For the first time since December 2010, year-over-year rent growth shifted to negative, falling to -0.4 percent in June, a 70-basis-point decline from May. The is compared to last year, when the first half of the year saw 2.6% rent growth and 1.2% growth in the second quarter.
Despite the national trend of declining rents, Midwest markets have shown some growth, like in Indianapolis, where rents increased by 0.8 percent year-over-year, and in Kansas City, where rents rose by 1 percent year-over-year.
“These markets have significantly lower population densities than gateway cities and therefore remain attractive, considering social distancing requirements and work-from-home policies,” Yardi Matrix’s report states.
With the aid of benefits from the CARES Act, July 2020 rent collections, thus far, have not seen a big hit, with collections about 2 percent below what they were the same time one year ago. However, with the expiration date of these benefits in sight, August may paint a more accurate picture of renters’ financial situation, unless the government extends benefits with a new stimulus package.
West Coast and tech hub markets were the hardest hit by annual rent declines in June with San Jose (-4.6 percent) and San Francisco (-3.8 percent) experiencing the sharpest declines. However, more affordable California markets like Sacramento (2.2 percent) and the Inland Empire (2.9 percent) preserved positive rent growth year-over-year.
Month-over-month, rents declined 0.1 percent in June, a 20-basis-point improvement from May. Out of the top 30 markets, rents declined in 19 markets.
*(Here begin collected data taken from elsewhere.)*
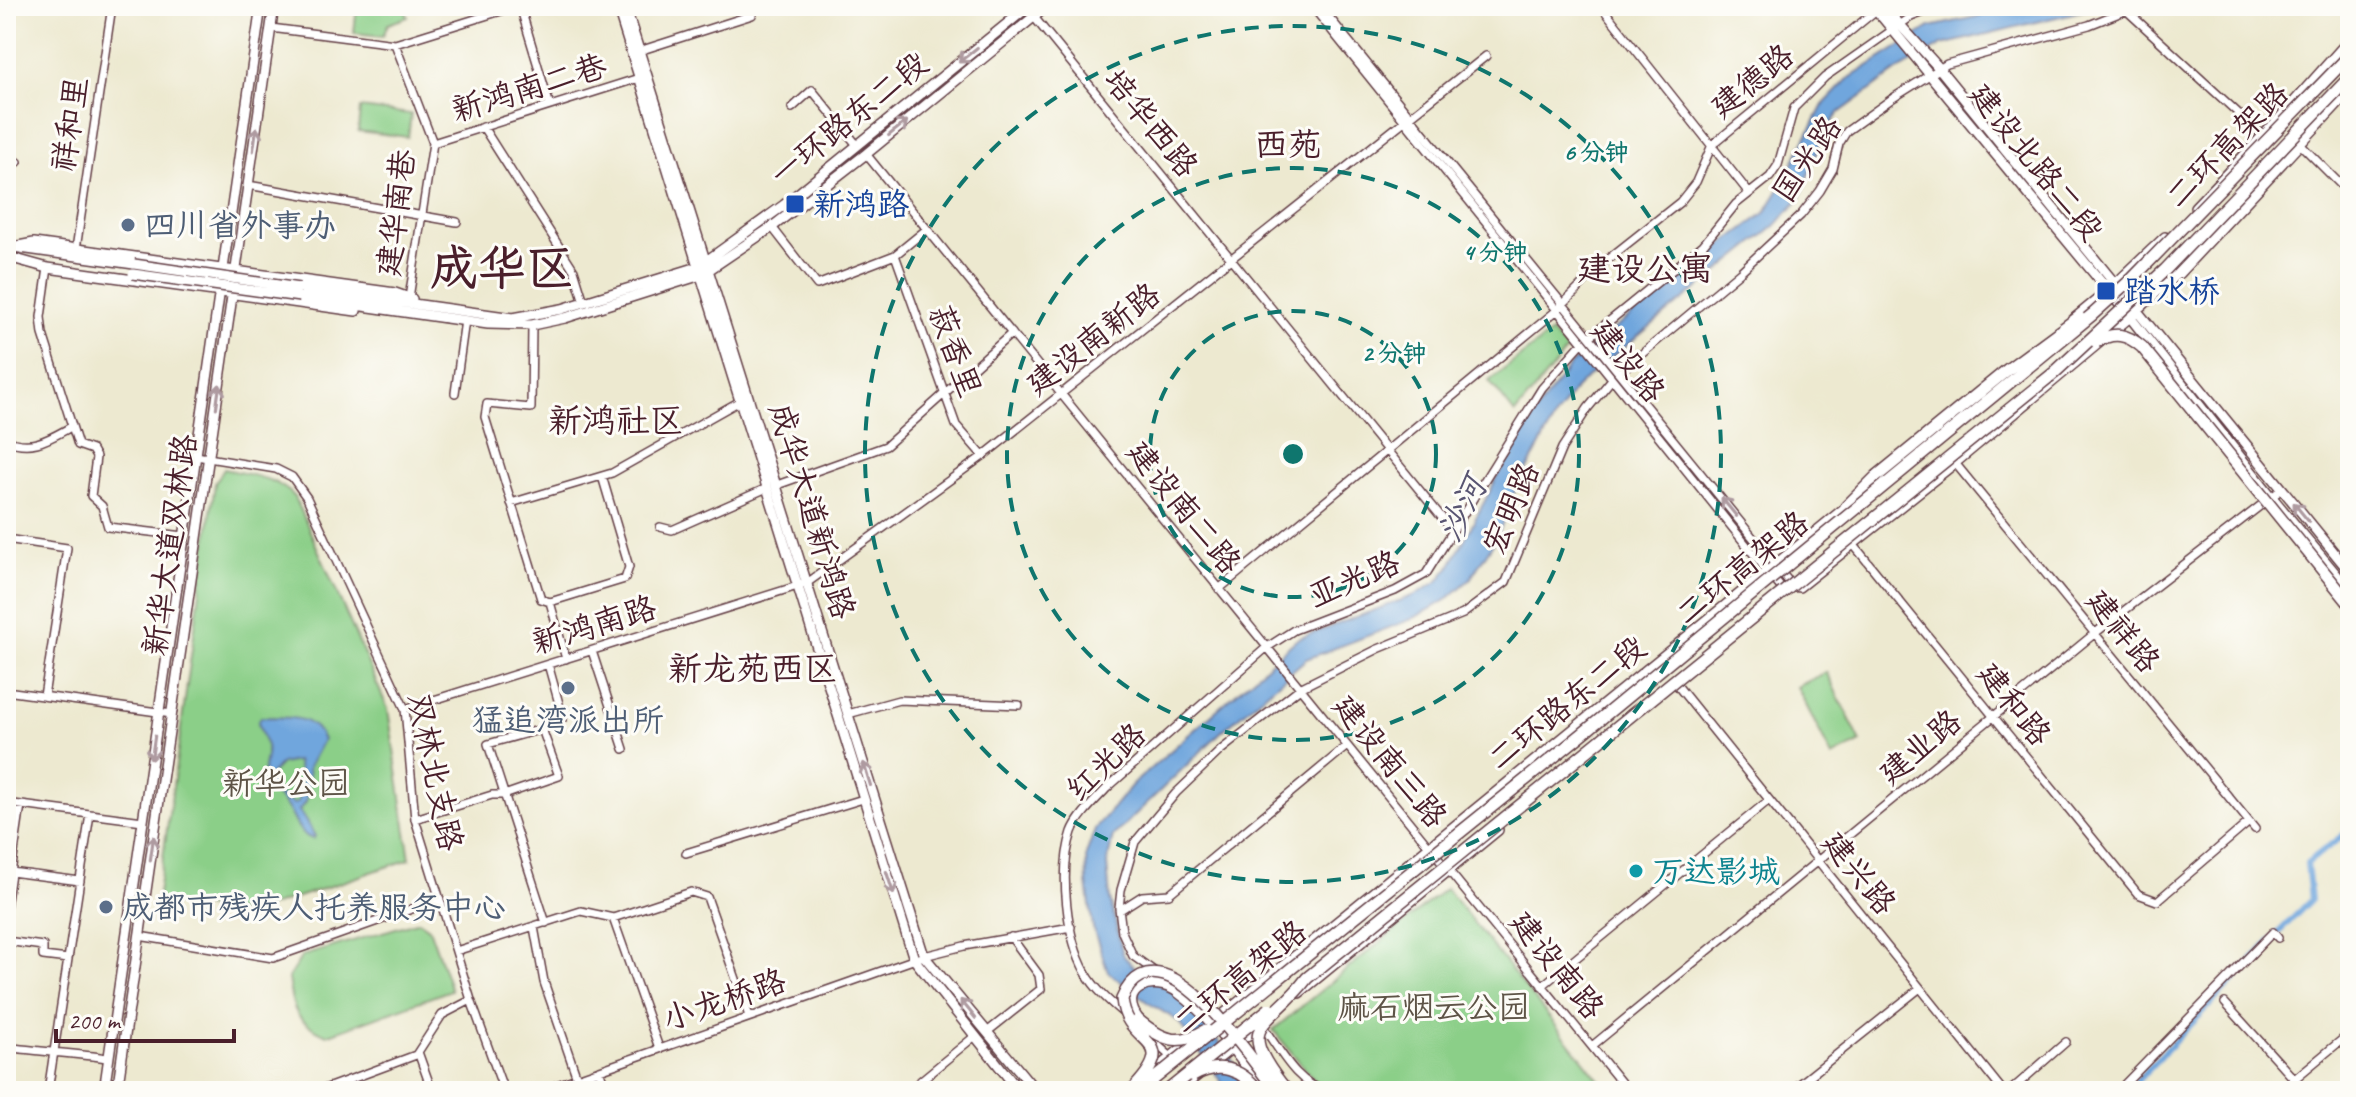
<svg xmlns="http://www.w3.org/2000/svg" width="2356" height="1097" viewBox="0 0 2356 1097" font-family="Caveat,'LXGW WenKai TC',sans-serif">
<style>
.green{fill:#8bcf88;stroke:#6a775a;stroke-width:2}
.water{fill:#6fa6dd;stroke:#5c6284;stroke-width:2;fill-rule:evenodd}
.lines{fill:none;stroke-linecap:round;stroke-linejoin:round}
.canal{stroke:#6fa6dd;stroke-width:6}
.minor-casing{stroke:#623d44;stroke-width:10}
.major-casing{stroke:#623d44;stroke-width:12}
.highway-casing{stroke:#623d44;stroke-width:14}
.minor{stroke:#fff;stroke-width:7}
.major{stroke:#fff;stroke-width:9}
.highway{stroke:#fff;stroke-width:11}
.major-bridge-casing{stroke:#623d44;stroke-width:12;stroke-linecap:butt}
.highway-bridge-casing{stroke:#623d44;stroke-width:14;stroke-linecap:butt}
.major-bridge{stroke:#fff;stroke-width:9}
.highway-bridge{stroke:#fff;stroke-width:11}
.oneway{stroke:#ae9aa0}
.ring{fill:none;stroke:#0f766e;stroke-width:4;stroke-dasharray:14 10}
.transit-dot{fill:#1a4fb4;stroke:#fdfcf7;stroke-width:3}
.service-dot{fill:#5c6f8a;stroke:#fdfcf7;stroke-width:3}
.culture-dot{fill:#0f9aa8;stroke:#fdfcf7;stroke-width:3}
.labels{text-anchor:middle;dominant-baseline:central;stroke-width:6;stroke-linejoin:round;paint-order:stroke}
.street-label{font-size:32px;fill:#4a1f2b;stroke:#fdfcf7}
.transit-label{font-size:32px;fill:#164399;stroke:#fdfcf7;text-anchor:start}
.service-label{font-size:32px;fill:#4e5e75;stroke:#fdfcf7;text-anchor:start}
.park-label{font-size:32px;fill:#5e5447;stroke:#fdfcf7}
.culture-label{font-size:32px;fill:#0d838f;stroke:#fdfcf7;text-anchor:start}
.neighbourhood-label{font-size:34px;fill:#4a1f2b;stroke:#fdfcf7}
.water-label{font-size:34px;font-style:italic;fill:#595572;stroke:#fdfcf7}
.town-label{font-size:48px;font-weight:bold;fill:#4a1f2b;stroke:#fdfcf7}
.centre{fill:#0f766e;stroke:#fdfcf7;stroke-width:4}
.ring-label{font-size:24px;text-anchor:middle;font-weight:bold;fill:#0f766e;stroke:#fdfcf7;stroke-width:6;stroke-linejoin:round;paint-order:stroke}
</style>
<rect width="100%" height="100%" fill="#fdfcf7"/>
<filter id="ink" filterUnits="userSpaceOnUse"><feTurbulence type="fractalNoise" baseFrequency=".0125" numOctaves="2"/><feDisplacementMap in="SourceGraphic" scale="16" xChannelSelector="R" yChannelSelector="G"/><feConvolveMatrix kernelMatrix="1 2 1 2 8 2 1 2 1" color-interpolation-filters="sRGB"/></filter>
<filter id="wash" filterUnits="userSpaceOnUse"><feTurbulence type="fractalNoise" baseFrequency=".006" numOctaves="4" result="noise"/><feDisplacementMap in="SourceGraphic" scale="32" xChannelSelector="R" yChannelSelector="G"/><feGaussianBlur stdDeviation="1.8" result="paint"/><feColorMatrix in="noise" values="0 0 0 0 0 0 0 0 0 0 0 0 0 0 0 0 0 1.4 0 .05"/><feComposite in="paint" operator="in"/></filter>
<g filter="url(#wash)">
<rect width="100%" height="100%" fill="#ede9d0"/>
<path class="green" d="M357,6H404L408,17L388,24L383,36L354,33Z
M360,108L411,114L408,137L358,131Z
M1551,333L1567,350L1515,414L1489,381Z
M224,469C251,475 276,477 295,497L388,709L410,859L251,913L157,901L215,483Z
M1826,672L1861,742L1832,757L1797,687Z
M1446,888L1608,1091H1349L1316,1082L1273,1030Z
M419,921L429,928L451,990L327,1035C295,1021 293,1012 288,978L302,956Z"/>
<path class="water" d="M2025,6H2102L1942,45L1897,71L1839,113L1823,135L1800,199L1775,226L1591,374L1573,392L1556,416L1515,491L1497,537L1470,579L1445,601L1412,619L1306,659L1221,732L1113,836L1107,864L1110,899L1123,955L1134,967L1186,1001L1219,1042L1254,1091H1228L1178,1021L1147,1002L1108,972L1093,928L1087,883L1086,855L1095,829L1132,785L1297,639L1415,595L1438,581L1451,565L1521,432L1571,364L1681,275L1765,213L1777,194L1823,105L1848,79L1930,27Z
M261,717C286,718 313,713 323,740L308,768L309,778L306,802L299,810L315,836L313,839C297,834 295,818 286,806C278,796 267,791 264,777C262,767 268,757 266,746C264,738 260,730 258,722ZM297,761L302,786L298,802L294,804C282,798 271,789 270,775L281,764Z"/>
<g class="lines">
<path class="canal" d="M2277,934L2311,900L2307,863L2350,830
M2127,1091L2274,938"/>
</g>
</g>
<g filter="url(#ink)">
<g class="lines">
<g class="minor-casing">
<path id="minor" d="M520,6L550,106
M1312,6L1785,593
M1320,6L1794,588
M1601,6L1749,193
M2126,10L2263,136
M1034,17L1452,530
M271,28L395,44L517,6
M395,44L433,143L409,298
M639,51L752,15
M792,108L812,90L857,145
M483,127L574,270L584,302
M433,143L639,78
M2302,146L2350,194
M866,154L1628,1091
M6,160L18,162
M248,185L457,222
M772,227L817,285L895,255L927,229
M76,249L112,6
M895,255L956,425L983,456
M48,268L41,317L43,334L78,445L92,450L96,457L91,496L102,506L108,527L184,536
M532,325L531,408L487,404L485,417L541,599L550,602L566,659
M1591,336L1703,245L1736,204L1770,177L1778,165L1794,108L1825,77L1911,17L1939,6
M1620,372L1740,272L1801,215L1820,191L1833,169L1839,144L1847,131L1893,98L1947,64L2089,25L2137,6
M455,393L465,320
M6,440C32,451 49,439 71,427
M196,456L276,469L292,477L307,498L405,709L415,819L471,1000L504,1091
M1955,463L2255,829
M777,485L886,446L1012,333
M511,503L612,473L740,401
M660,527L672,530L767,488
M6,539L67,548L44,696
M1853,544L2138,894L2157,901L2249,822
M1219,589L1556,311L1608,259L1680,202L1696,182L1712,145L1880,7
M550,602L625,579L629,567L602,476
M592,651L624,749
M1677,685L2003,1091
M6,691L172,714
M405,709L807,583L983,456L1486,56
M848,714L899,700L1019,705
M6,803L143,821
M415,819L492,795H504L559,776L542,729
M686,853L863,799
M11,872L80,881
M6,907L21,805
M1120,910L1142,896L1169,894L1347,746
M613,918L659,1048
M546,923L488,744L542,729L563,718L548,664
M534,927L544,982L577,1078
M139,936L273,958L440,899
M6,941L43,946V956L68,959
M456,951L581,911L613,918L691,892L707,897L749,1016
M1157,973L1133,956L1122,932L1119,908L1121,890L1135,842L1176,793L1221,750L1300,688L1378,649L1463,614L1506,582L1562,448L1588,408L1612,379
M1542,986L1769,800
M2225,1003L2294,1079
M1124,1014C1110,1002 1095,989 1086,973C1066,938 1059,870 1072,832C1078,816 1095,801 1107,788L1266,648L1294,630L1395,591L1426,574L1542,388L1582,343
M1261,1024C1279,1048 1296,1085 1327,1091
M987,1032L1041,989L1039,975L1011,937
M1151,1039L1171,1057
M1592,1046L2094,634L2282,489
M6,1047C41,1052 74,1053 108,1058
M418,1052L432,1091
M599,1070L607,1091
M48,1091L90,814
M319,1091L416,1055L442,1015L471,1000
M540,1091L924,956L964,946L1071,927
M908,1091L975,1036
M1791,1091L1920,988
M2010,1091L2066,1042
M2118,1091L2273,932L2278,938
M2280,1091L2350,1033"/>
</g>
<g class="major-casing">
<path id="major" d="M617,6L914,959L1019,1091
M625,6L924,956L1036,1091
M1873,6L2130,317L2271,496L2350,591
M1883,6L1939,68L2350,572
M2195,207L2277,121L2350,39
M6,246L134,264
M13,247L34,243L395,293L412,299
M12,258L48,268L356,311
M299,288L513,318L562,309L698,267L784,205L1029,6
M300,297L488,324L532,325L565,318L701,275L772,227L866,154L1047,6
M2075,318L2108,291L2165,237
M1799,587L1955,463L2130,317L2181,270
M1299,993L1498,830
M1214,1022L1851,503
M104,1091L261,6
M117,1091L274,6
M1130,1091L1193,1039
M1178,1091L1263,1023"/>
</g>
<g class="highway-casing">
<path id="highway" d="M2178,273L2350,89
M1846,507L1877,476
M1138,1020C1114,988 1154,973 1179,992C1212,1016 1241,1060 1267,1091"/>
</g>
<use href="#minor" class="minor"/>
<use href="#major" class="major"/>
<use href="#highway" class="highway"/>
<g class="major-bridge-casing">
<path id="major-bridge" d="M134,264L299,288
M133,274L300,297"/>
</g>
<g class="highway-bridge-casing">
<path id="highway-bridge" d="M2096,342C2114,331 2127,334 2142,347L2350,604
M1877,476L2007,370L2079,317
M1138,1020C1162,1040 1178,1047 1206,1030
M1193,1076C1220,1061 1241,1069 1259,1091
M1136,1086C1182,1036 1126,1047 1122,999C1126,989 1131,981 1141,976C1183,956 1247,1054 1269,1081
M1139,1091L1581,735L2093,314L2133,278L2350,55
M1167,1091L1269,1009
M1287,1091C1230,1021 1268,1030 1307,978L2054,373L2165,270L2350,77"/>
</g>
<use href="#major-bridge" class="major-bridge"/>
<use href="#highway-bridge" class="highway-bridge"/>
</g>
<defs><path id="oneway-shaft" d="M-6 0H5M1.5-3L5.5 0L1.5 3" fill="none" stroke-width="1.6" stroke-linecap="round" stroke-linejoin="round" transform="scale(2)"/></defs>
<g class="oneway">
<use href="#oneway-shaft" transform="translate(968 55) rotate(141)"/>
<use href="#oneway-shaft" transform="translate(898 128) rotate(-39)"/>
<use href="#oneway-shaft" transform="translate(255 139) rotate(-82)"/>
<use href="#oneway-shaft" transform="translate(218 396) rotate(-82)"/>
<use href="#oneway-shaft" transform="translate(1729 507) rotate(-129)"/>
<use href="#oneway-shaft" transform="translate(2301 512) rotate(-129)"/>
<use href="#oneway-shaft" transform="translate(153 748) rotate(98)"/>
<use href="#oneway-shaft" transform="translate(867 774) rotate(-107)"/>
<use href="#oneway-shaft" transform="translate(152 848) rotate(-82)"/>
<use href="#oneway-shaft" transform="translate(890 883) rotate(72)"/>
<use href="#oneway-shaft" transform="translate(968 1009) rotate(-129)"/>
</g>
</g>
<g class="ring">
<circle cx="1293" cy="454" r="143"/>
<circle cx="1293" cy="454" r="286"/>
<circle cx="1293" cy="454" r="428"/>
</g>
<g class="transit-dot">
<rect x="785" y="194" width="20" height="20" rx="4"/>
<rect x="2096" y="281" width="20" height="20" rx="4"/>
</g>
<g class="service-dot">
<circle cx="128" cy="225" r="8"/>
<circle cx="568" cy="688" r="8"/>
<circle cx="106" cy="907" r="8"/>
</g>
<circle class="culture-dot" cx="1636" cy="871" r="8"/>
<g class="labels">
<g class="street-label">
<text transform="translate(1752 81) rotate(-39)">建德路</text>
<text transform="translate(529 88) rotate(-17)">新鸿南二巷</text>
<text transform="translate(849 119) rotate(-39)">一环路东二段</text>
<text transform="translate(1151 123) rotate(51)">培华西路</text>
<text transform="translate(70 124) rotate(-81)">祥和里</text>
<text transform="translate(2227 145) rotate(-46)">二环高架路</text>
<text transform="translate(1807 159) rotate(-56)">国光路</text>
<text transform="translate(2036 162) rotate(51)">建设北路二段</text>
<text transform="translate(396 213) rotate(-83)">建华南巷</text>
<text transform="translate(1093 339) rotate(-38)">建设南新路</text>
<text transform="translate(955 351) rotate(70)">菽香里</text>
<text transform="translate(1628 361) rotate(51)">建设路</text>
<text transform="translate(1184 507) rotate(51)">建设南二路</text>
<text transform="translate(1511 508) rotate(-67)">宏明路</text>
<text transform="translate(812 511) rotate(73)">成华大道新鸿路</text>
<text transform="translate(170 545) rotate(-82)">新华大道双林路</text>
<text transform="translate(1742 568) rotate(-39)">二环高架路</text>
<text transform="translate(1354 579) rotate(-23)">亚光路</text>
<text transform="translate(594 625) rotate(-17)">新鸿南路</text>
<text transform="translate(2123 631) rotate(51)">建祥路</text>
<text transform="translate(1567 703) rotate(-39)">二环路东二段</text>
<text transform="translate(2014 704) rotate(51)">建和路</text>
<text transform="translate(1920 747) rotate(-40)">建业路</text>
<text transform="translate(1390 761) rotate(51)">建设南三路</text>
<text transform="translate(1106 762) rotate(-44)">红光路</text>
<text transform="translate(435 772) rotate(78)">双林北支路</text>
<text transform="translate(1859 873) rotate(51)">建兴路</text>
<text transform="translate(1557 965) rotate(51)">建设南路</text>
<text transform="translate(1240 977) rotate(-39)">二环高架路</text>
<text transform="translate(724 1000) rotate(-19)">小龙桥路</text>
</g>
<g class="transit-label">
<text x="813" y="204">新鸿路</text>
<text x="2124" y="291">踏水桥</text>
</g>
<g class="service-label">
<text x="144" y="225">四川省外事办</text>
<text x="568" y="720" text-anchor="middle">猛追湾派出所</text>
<text x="122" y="907">成都市残疾人托养服务中心</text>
</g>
<g class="park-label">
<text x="286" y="783">新华公园</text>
<text x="1434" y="1007">麻石烟云公园</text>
</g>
<g class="culture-label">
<text x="1652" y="871">万达影城</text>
</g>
<g class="neighbourhood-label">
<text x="1288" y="144">西苑</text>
<text x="1645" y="268">建设公寓</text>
<text x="616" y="420">新鸿社区</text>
<text x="753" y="668">新龙苑西区</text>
</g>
<g class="water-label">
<text transform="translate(1462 509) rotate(-64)">沙河</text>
</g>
<g class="town-label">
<text x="502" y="268">成华区</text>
</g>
</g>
<circle cx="1293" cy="454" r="12" class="centre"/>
<g class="ring-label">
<text x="1596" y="160">6 分钟</text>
<text x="1495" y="260">4 分钟</text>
<text x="1394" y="361">2 分钟</text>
</g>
<rect width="2356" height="1097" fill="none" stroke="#fdfcf7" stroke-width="32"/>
<path d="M56 1029v12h178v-12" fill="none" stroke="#4a1f2b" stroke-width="4"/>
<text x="68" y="1029" font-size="24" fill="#4a1f2b" stroke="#fdfcf7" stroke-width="6" paint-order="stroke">200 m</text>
</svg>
“Tech hub markets like Seattle (-0.4 percent), Austin (-0.3 percent) and Phoenix (-0.2 percent) have been hit particularly hard,” Yardi Matrix’s report reads. “All have large amounts of inventory coming online, and Austin and Phoenix are among the markets with a surge in coronavirus cases.”
Since mid-March, jobless claims have totaled nearly 50 million people. However, Yardi Matrix’s report also noted that preliminary data shows about 2.7 million jobs were gained in May and 4.8 million were gained in June, suggesting that many job losses were temporary.
Given the rise in COVID-19 cases in many areas of the country over the past few weeks, Yardi Matrix anticipates an sharp slowdown in progress from prospective to planned, planned to under construction, and under construction to lease-up properties by as much as 40 to 60 percent.
Those markets expected to receive the most deliveries as a percentage of existing stock in 2020 include Wilmington, Delaware (7.4 percent of existing stock forecasted to be delivered); Reno, Nevada (6.9 percent); and the Southwest Florida Coast (6.6 percent). Gateway markets hardest hit by the pandemic are projected to receive some of the lowest deliveries, including Manhattan, New York (0.7 percent of existing stock forecasted to be delivered); Washington, D.C. (1.3 percent); and Los Angeles (2.5 percent).
Denver is one metro area that may actually be dealing with decreased occupancy rates in the near future as a result of a surge in deliveries in recent years. This influx in deliveries combined with impacts of the pandemic has resulted in a year-over-year decline in occupancy of 1.2 percent, one of the most significant declines across the top 30 markets. Still, the market will likely rebound relatively quickly because of steady in-migration to the area and a more educated workforce that is less likely to be as negatively impacted by layoffs and furloughs.